Gold Member - I just used my 2 free clean and checks to get a body and lens ready for HS football season. The lens was received and shipped out the SAME Day. My 1DIV went the next day - I am closest to the Virginia CPS facility. I haven't yet but would like to check out the loaner program. When I first signed up (last fall) I got a bonus clean and check and the camera strap and a nice day planner. Day planner was kind of old school, but everything else about the program is great for $100.


----------



## canonian (Aug 14, 2012)

The Silver level used to be free and included a 20% discount but no free clean/checks and other items. They changed that (last year I believe) and now you get pretty much nothing.
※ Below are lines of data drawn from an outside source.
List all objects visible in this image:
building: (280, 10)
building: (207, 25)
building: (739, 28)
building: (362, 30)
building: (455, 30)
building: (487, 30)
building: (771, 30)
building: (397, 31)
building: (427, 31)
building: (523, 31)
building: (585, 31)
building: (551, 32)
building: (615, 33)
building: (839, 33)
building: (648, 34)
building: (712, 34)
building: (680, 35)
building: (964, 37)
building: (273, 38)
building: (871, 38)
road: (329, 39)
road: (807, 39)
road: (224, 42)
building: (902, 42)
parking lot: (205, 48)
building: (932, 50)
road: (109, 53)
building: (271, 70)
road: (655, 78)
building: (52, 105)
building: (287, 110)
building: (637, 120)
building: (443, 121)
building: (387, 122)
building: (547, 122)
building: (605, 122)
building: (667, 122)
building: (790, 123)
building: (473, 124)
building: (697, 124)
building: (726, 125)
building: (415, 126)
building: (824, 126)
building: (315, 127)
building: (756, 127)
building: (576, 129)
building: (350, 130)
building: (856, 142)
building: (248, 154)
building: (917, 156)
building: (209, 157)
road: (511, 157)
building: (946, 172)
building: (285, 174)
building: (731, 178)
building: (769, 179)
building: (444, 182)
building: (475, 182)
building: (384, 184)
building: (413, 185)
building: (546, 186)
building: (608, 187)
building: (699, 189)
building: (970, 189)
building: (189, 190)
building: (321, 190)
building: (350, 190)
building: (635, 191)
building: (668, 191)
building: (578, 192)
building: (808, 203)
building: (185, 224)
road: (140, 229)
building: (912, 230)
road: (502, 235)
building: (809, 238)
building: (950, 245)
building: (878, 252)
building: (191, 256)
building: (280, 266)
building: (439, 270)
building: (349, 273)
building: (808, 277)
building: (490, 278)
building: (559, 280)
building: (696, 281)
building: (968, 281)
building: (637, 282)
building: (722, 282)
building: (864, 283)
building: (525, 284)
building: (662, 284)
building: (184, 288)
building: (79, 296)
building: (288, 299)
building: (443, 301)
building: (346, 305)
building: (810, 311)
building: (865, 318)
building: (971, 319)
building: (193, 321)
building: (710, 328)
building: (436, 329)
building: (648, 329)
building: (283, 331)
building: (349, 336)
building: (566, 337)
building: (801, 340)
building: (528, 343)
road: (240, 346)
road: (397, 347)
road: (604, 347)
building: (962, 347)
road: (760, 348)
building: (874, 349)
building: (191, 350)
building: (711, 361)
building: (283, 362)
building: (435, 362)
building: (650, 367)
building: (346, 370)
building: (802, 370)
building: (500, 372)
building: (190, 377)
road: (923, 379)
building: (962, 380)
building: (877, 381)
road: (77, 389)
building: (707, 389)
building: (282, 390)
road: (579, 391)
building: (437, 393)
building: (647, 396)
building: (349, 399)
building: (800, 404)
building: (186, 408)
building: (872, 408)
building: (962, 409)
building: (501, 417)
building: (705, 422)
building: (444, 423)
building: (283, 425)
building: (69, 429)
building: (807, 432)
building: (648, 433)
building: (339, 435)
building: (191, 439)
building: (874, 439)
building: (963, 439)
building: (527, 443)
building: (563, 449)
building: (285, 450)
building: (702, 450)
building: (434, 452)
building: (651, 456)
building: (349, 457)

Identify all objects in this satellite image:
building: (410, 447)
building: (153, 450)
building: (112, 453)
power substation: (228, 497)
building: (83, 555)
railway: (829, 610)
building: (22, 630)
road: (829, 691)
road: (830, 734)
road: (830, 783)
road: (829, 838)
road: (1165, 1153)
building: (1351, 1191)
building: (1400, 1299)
For $100 the Gold is definitely worth it. A friend sent in a camera for really minor stuff which ended up being basically a clean/check and paid over $200 plus shipping. The Gold would have more than paid for that one trip. I really like the free strap too 

The Platinum is probably worth it only for those with a lot of gear and/or are really hard on it.

I'm a Gold member, btw.


----------



## instaimage (Aug 14, 2012)

Platinum member...

I think of it as insurance... and it's cheap insurance at that when you drop your camera from a low level on turf and it tweaks the lens mount in the body just a slight bit which causes the lens to mount "stiff"... that discount quickly makes up that "membership" amount. Free (which is really "included") shipping both directions... just recently sent the 300 2.8 and 400 2.8 in for the firmware update... as well as my 5D3 because the lens release pin in the mounting ring was stuck in the body... covered under warranty but shipping "included" overnight... So with these three shipments alone I would have been in the $150 range for shipping...
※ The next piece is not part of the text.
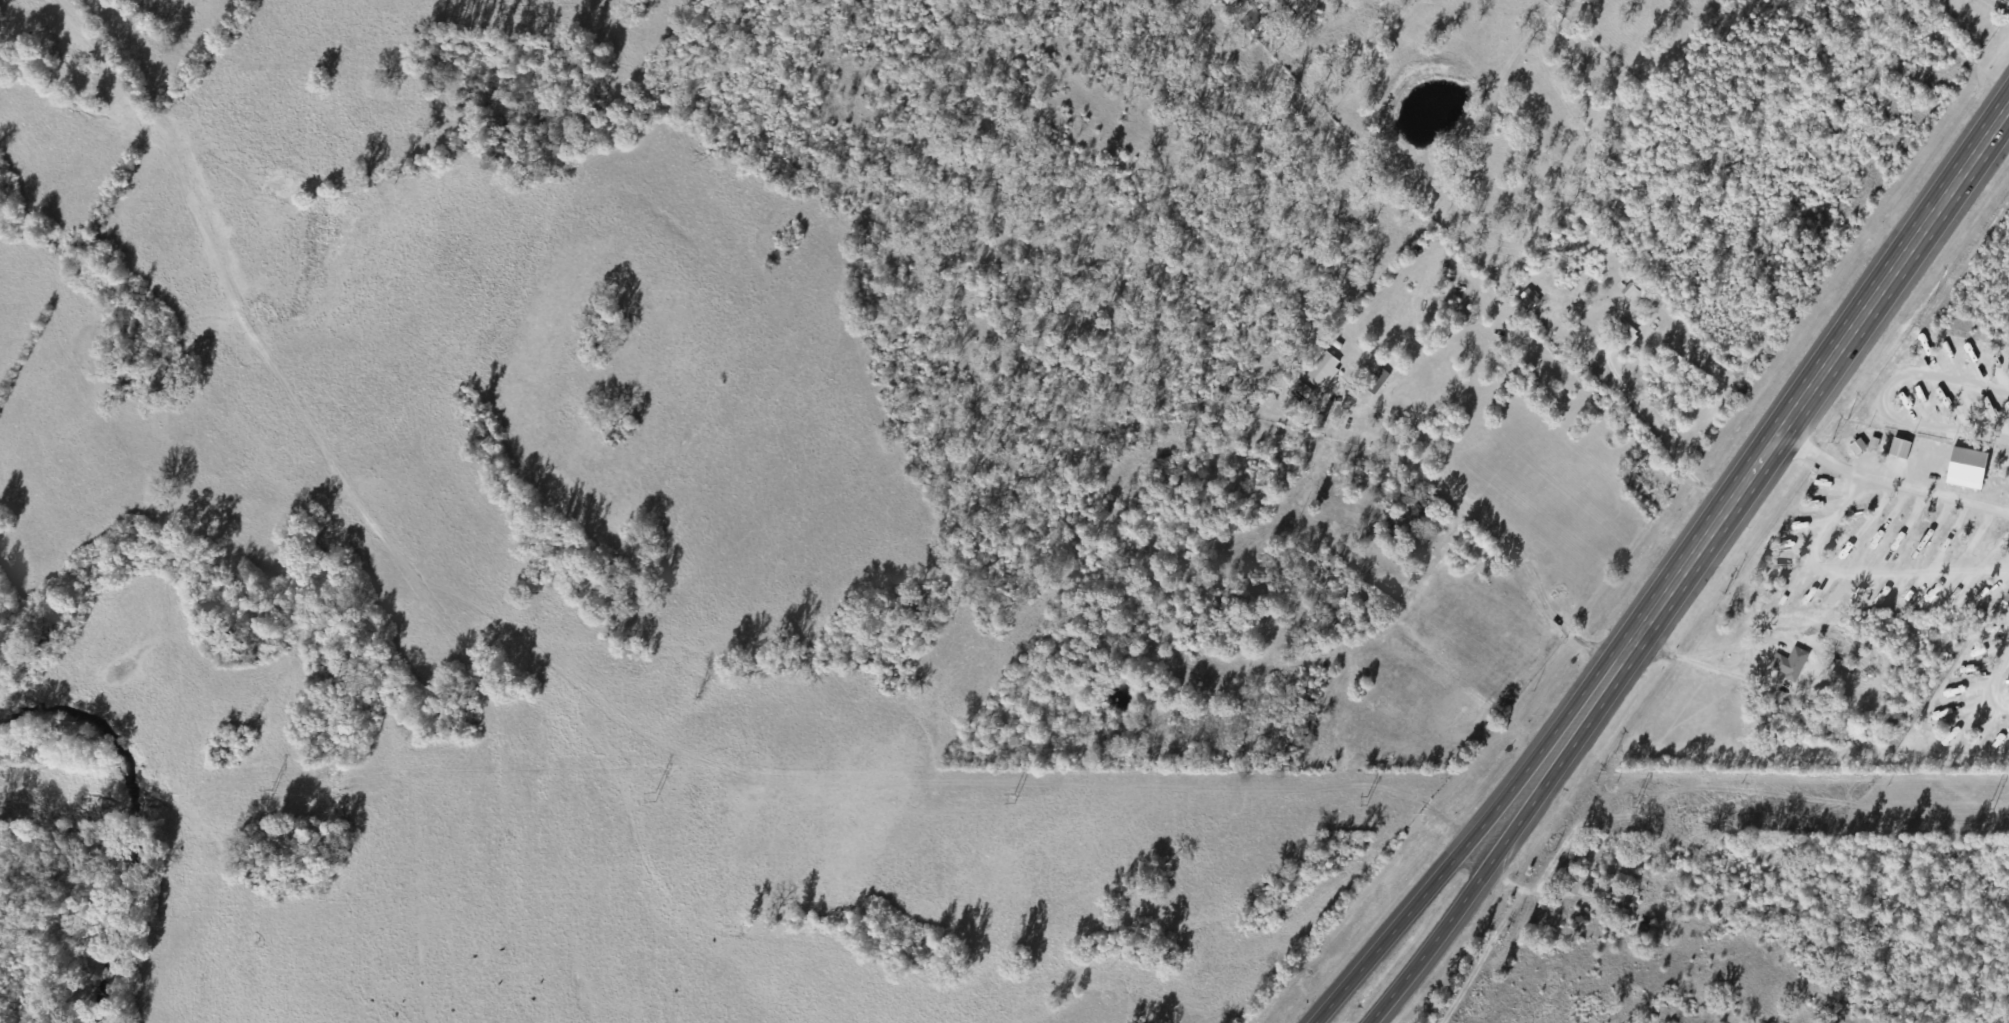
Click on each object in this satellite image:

For me... "membership has it's privileges"... to use a catchy phrase...


----------



## jmanley (Aug 14, 2012)

I bit the bullet and dove in head first. New Platinum member here! ;D

I will have to send my i'm actually looking forward to sending in my EF-S 10-22 and my 70-200 2.8 IS. 

I'll report back once I get my member pack!
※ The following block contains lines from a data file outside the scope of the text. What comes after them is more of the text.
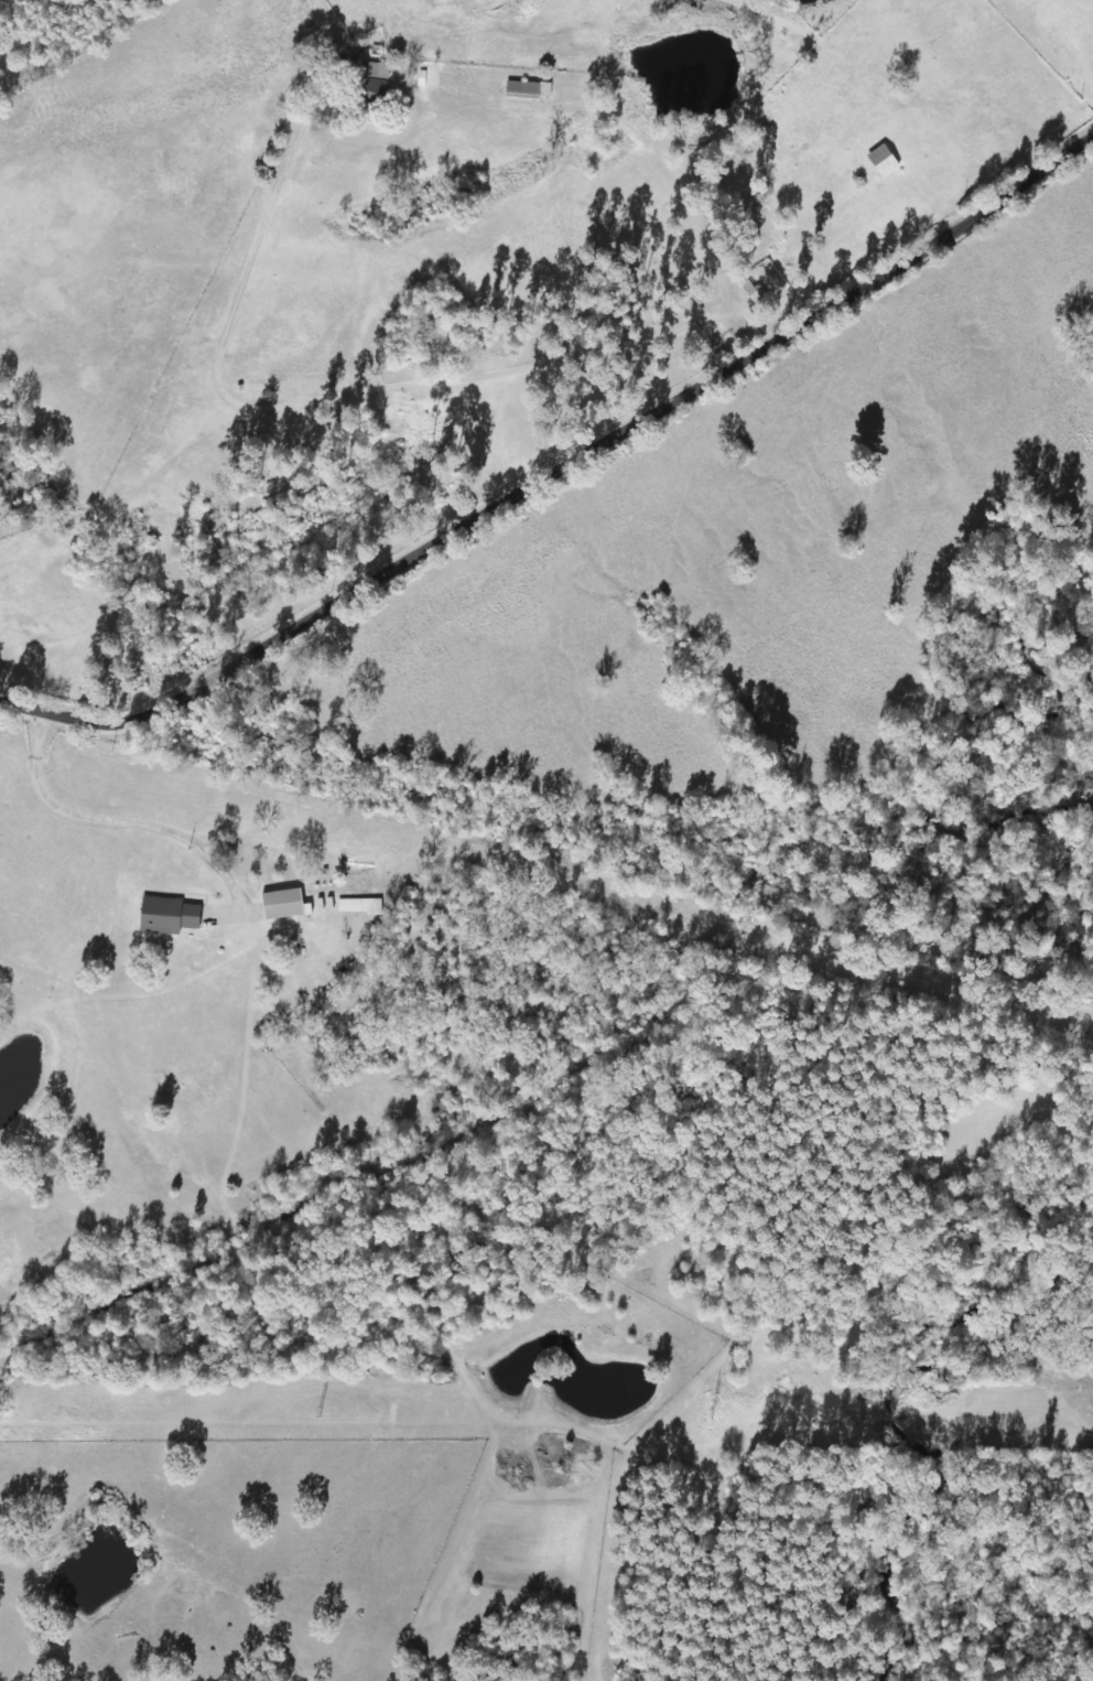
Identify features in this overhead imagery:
road: (905, 62)
building: (370, 85)
building: (515, 89)
building: (881, 161)
building: (748, 289)
road: (560, 487)
building: (282, 905)
building: (358, 907)
building: (168, 916)
power tower: (315, 1408)
power tower: (704, 1409)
Keep the feedback coming, from the sounds of it lots of people are interested in the track record of CPS and the benefits.


----------



## M.ST (Aug 14, 2012)

I am a platin member from Canon Europe.

If you need the help badly, no one can help. If you report many errors (5D Mark III and 1D X) no update came up a few month ago.

If you need very quick answers in a day, write to Canon Thailand. If you want to buy something, forget many of the CPS-Dealers. I have better informations about products.

If you want to try something out that is not on the market, you need to have good contacts to the Canon headquarter in Japan.


----------